• Exercise: The required output is the line containing "cx_px: 1783" followed by every later line through the end of the data, all reproduced exactly.

-.-.-

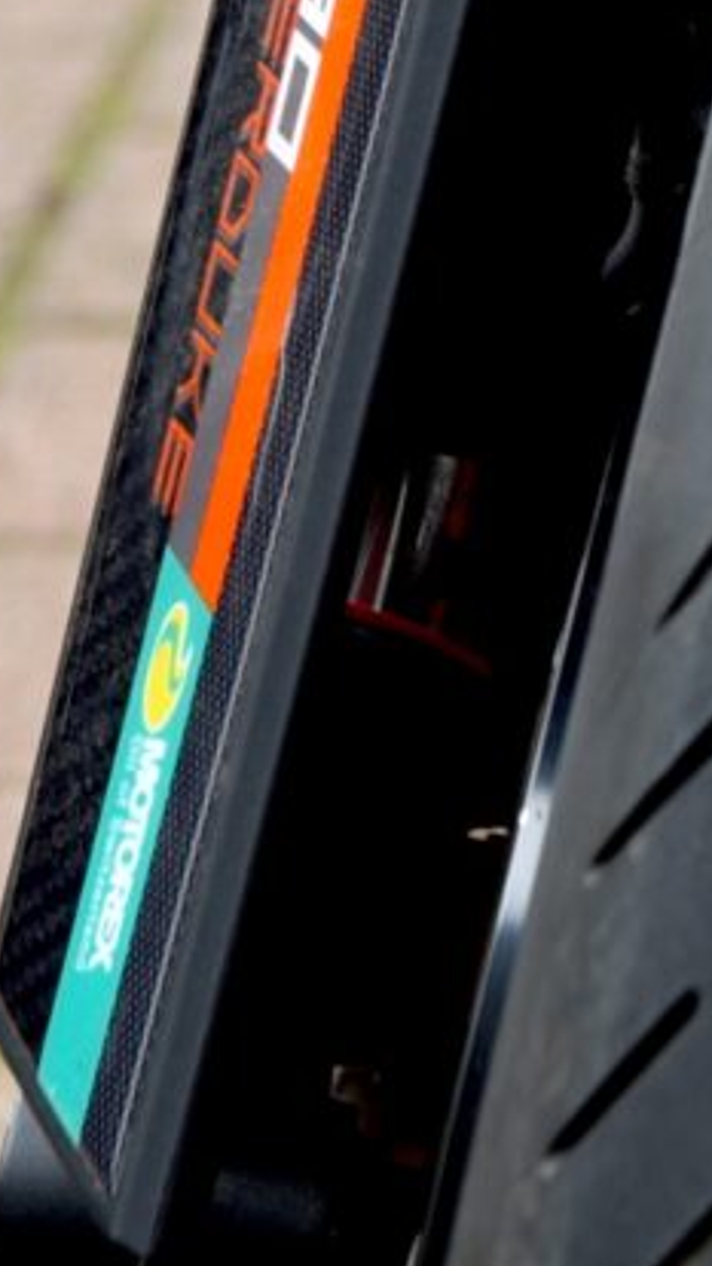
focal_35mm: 454
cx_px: 1783
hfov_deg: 2.7
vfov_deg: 4.7
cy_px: -1358
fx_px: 15232
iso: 100
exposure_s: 1/100
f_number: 5
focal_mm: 70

-.-.-

• Reply:
cx_px: 1783
hfov_deg: 2.7
vfov_deg: 4.7
cy_px: -1358
fx_px: 15232
iso: 100
exposure_s: 1/100
f_number: 5
focal_mm: 70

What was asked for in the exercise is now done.